The Role of Neutrophils during Mild and Severe Influenza Virus Infections of Mice
Figure 6
Neutrophils play a beneficial role during severe influenza infections of mice.
(A) Groups of 5 B6 mice were treated with purified anti-Ly6G (1A8) or rat IgG (IgG) antibodies 24 hrs prior to virus infection and every second day thereafter. Data show weight loss for mice infected with 102 PFU of PR8. (B) Groups of 5 B6 or B6.RAG-2γc−/−mice were infected with 102 PFU of HKx31 and at day 5 and 9 post-infection, mice were killed and BAL performed. Numbers of BAL neutrophils from virus-infected mice are shown.

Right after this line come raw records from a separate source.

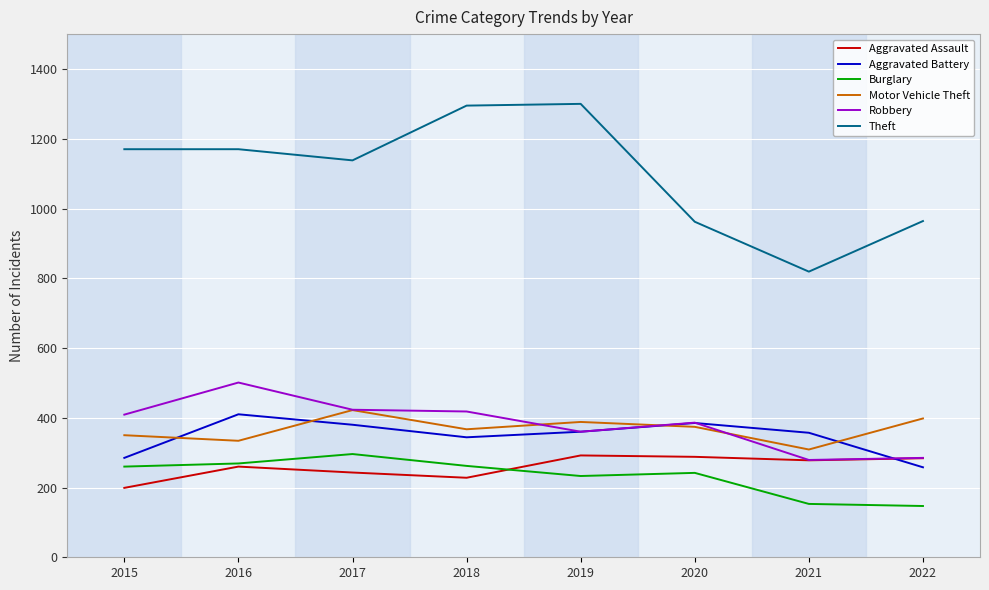

What is the minimum value shown in the chart?

147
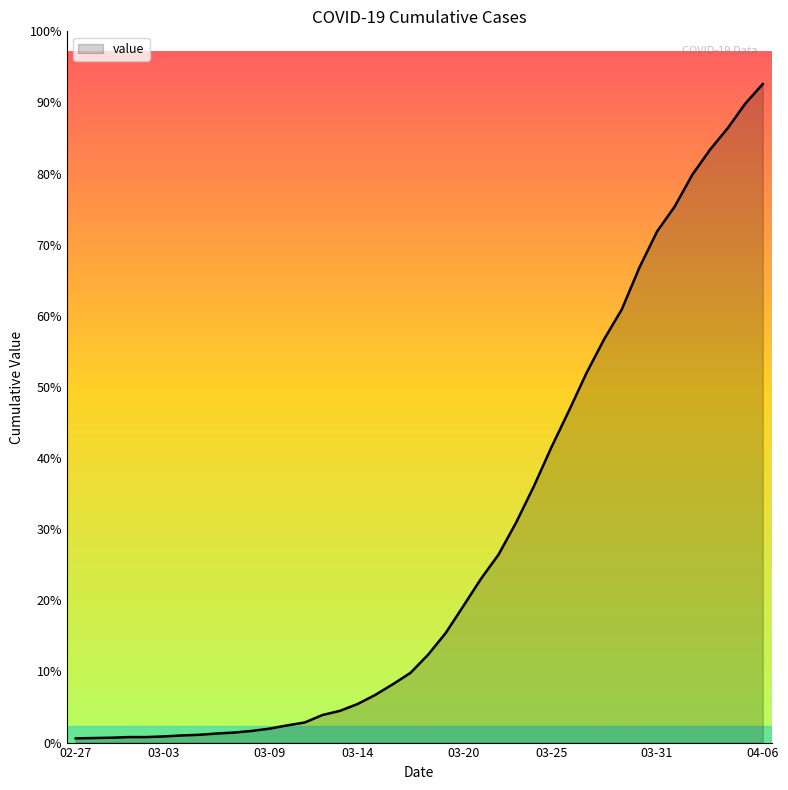

Rank the categories by value from highest to lowest.

2020-04-06, 2020-04-05, 2020-04-04, 2020-04-03, 2020-04-02, 2020-04-01, 2020-03-31, 2020-03-30, 2020-03-29, 2020-03-28, 2020-03-27, 2020-03-26, 2020-03-25, 2020-03-24, 2020-03-23, 2020-03-22, 2020-03-21, 2020-03-20, 2020-03-19, 2020-03-18, 2020-03-17, 2020-03-16, 2020-03-15, 2020-03-14, 2020-03-13, 2020-03-12, 2020-03-11, 2020-03-10, 2020-03-09, 2020-03-08, 2020-03-07, 2020-03-06, 2020-03-05, 2020-03-04, 2020-03-03, 2020-03-01, 2020-03-02, 2020-02-29, 2020-02-28, 2020-02-27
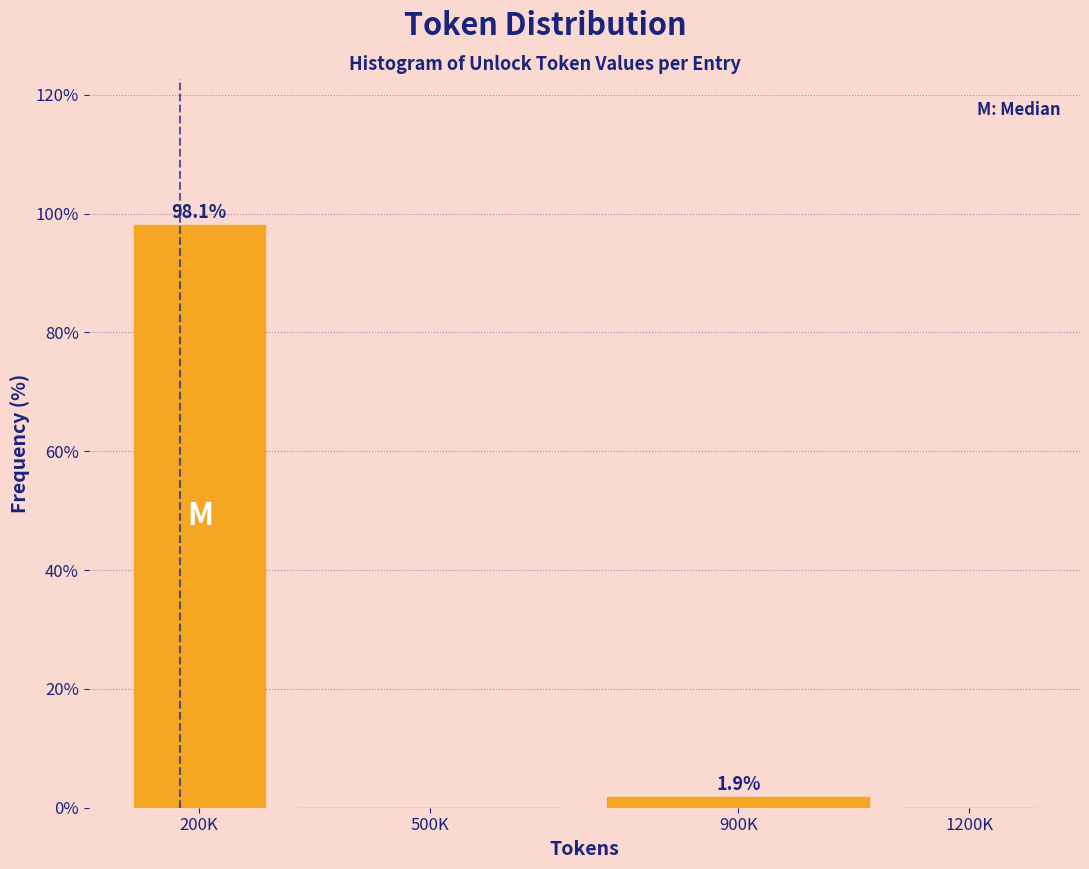

Reading left to right, what are all the values shown in this chart?

200K=98.1	500K=0.0	900K=1.9	1200K=0.0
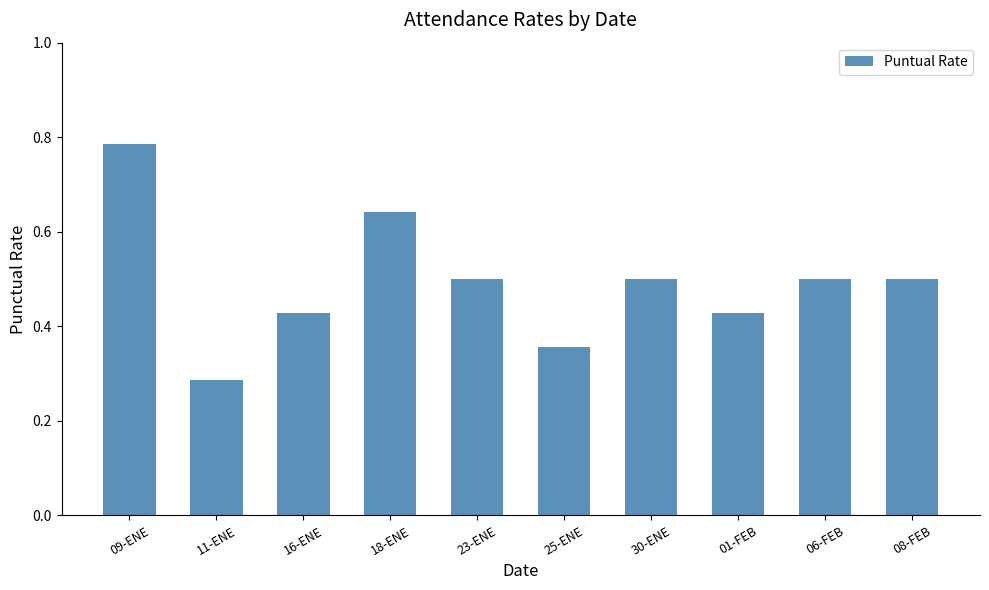

Which label corresponds to the largest value in the chart?

09-ENE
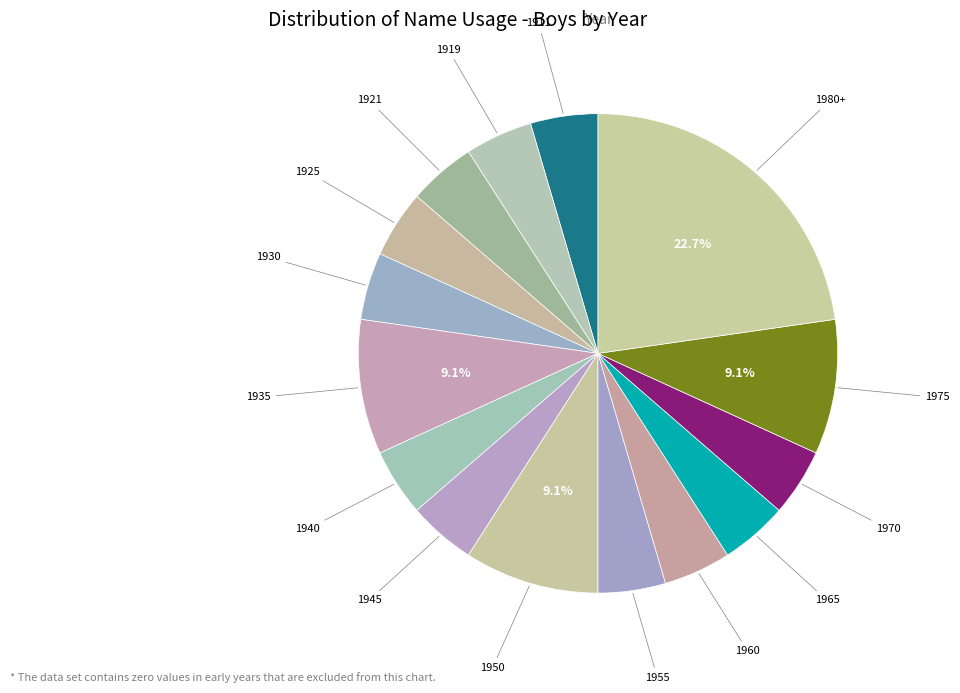

Rank the categories by value from lowest to highest.

1911, 1919, 1921, 1925, 1930, 1940, 1945, 1955, 1960, 1965, 1970, 1935, 1950, 1975, 1980+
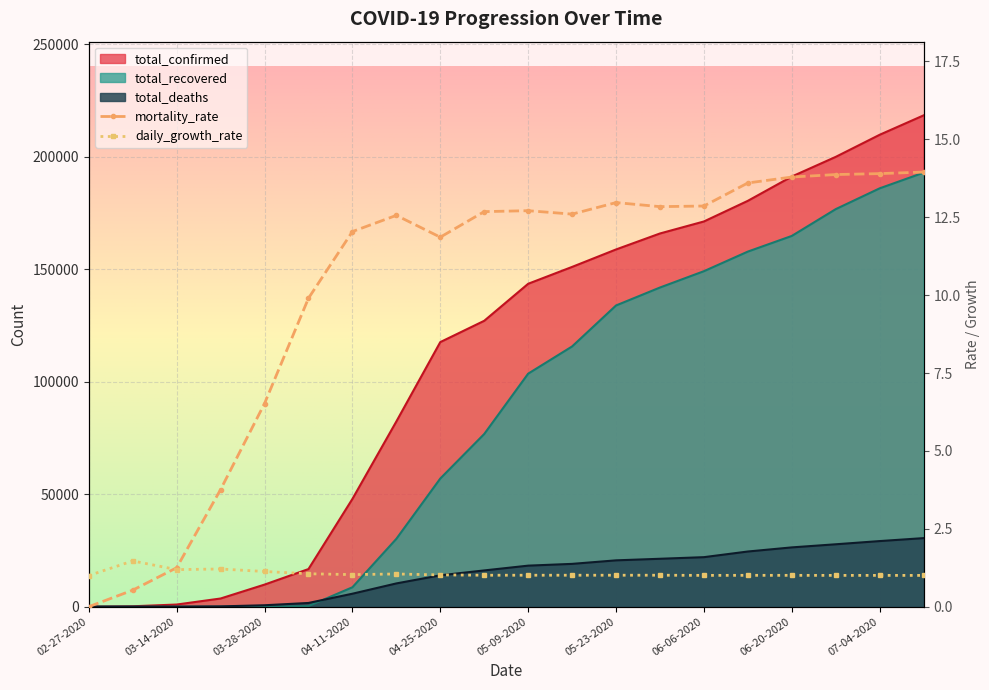

Where is total_deaths nearest to the value 15237?

05-02-2020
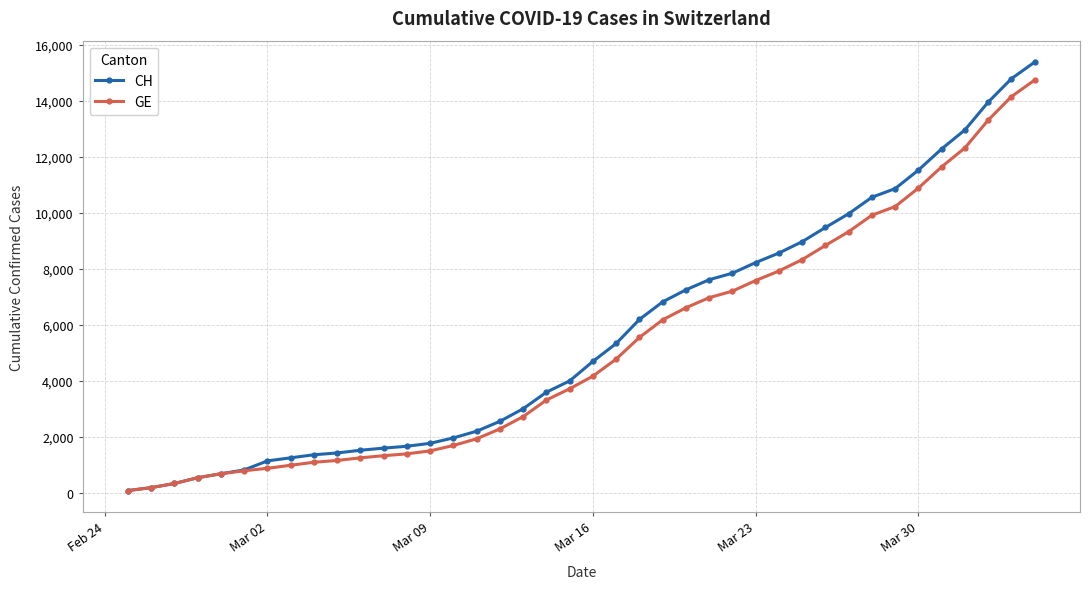

What is the maximum value for CH?

15390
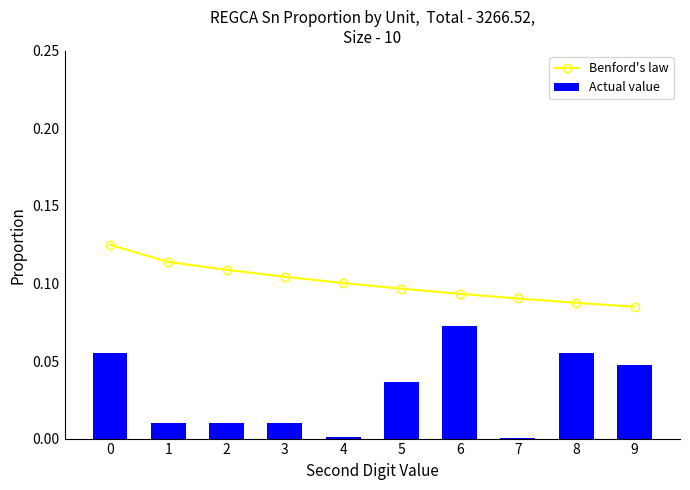

Rank the series by their average value, from lowest to highest.

Actual value, Benford's law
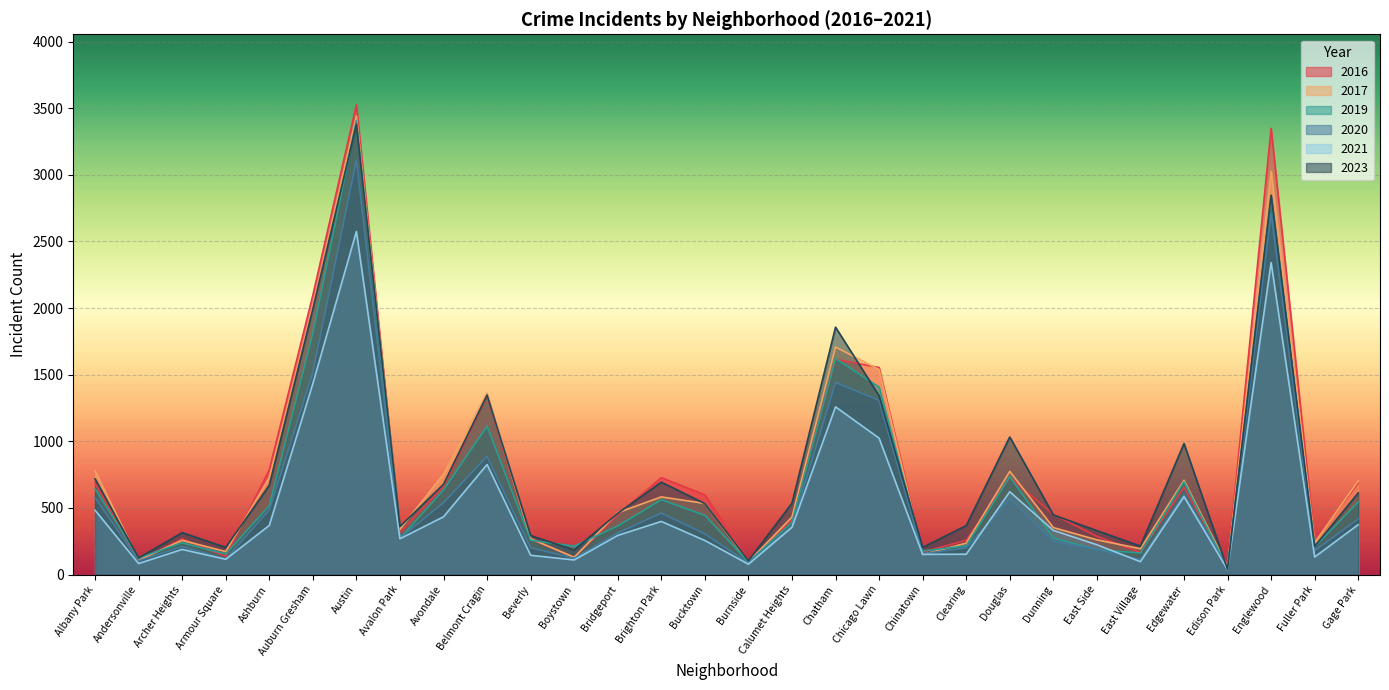

What are all the series names shown in the legend?

2016, 2017, 2019, 2020, 2021, 2023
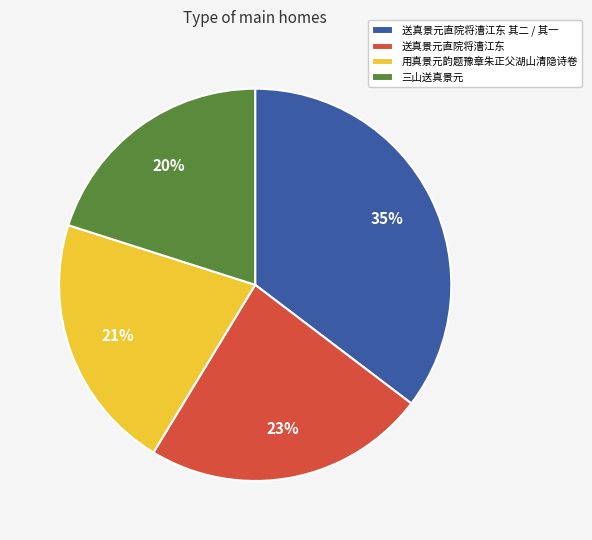

To the nearest percent, what is the difference between the largest and smallest slice percentages?

15%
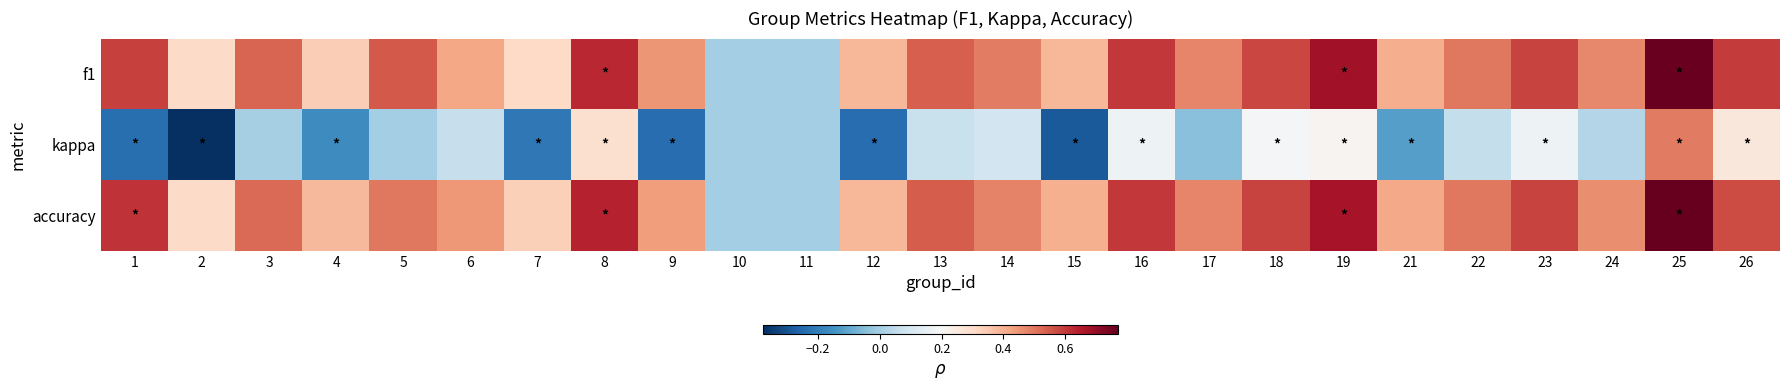

What is the difference between the highest and lowest values at 13?

0.5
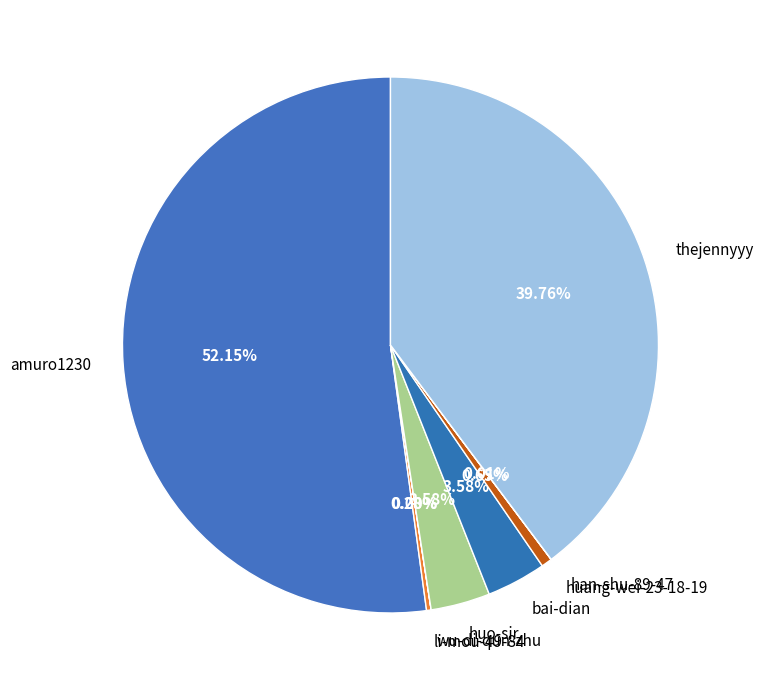

Does any single category account for the majority?

Yes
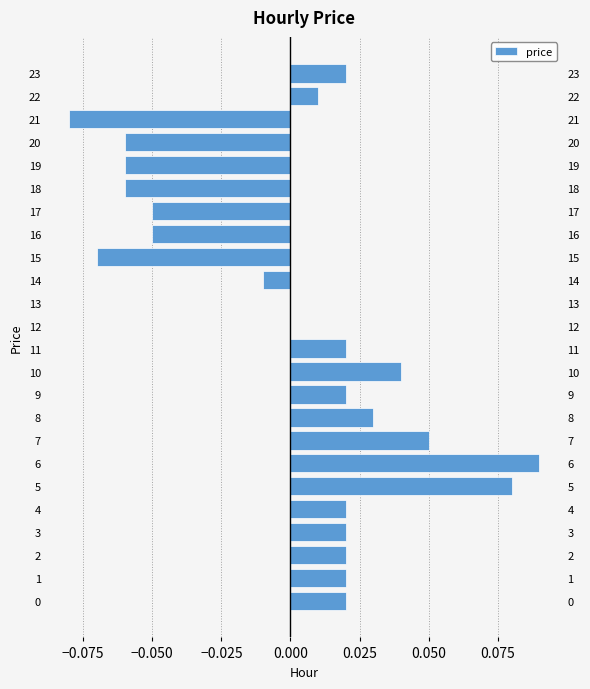

Count the number of data series in this chart.

1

Neutrophils were identified via differential counts and Diff Quick staining, as described in Material and Methods. * = neutrophil numbers from B6.RAG-2γc−/− mice were significantly higher compared to numbers from B6 mice (p<0.01, one-way ANOVA). (C) Immunocompetent B6 mice (upper panels) or B6.RAG-2γc−/−mice (lower panels) were treated with purified anti-Ly6G antibodies (1A8) (i) at days −1, +1, +3, +5, +7, +9 and +11 (Continuous treatment, left panels), or (ii) at days +5, +7, +9 and +11 (Late treatment, right panels) relative to infection with 102 PFU of HKx31 at day 0. Control mice received a similar treatment regime of rat IgG (IgG). Arrows indicate the days mice were treated with mAb 1A8 or control rat IgG. Mice were weighed daily and results expressed as the mean percent weight change of each group (± SEM), compared to original body weight. Animals that had lost ≥25% of their original body weight and/or presented with evidence of pneumonia were euthanized. Data shown are from one experiment and are representative of two independent experiments. Dashed lines indicate days on which the weight loss induced by treatment with (A/C) mAb 1A8 was statistically different to IgG-treated controls (p<0.05, Student's t-test).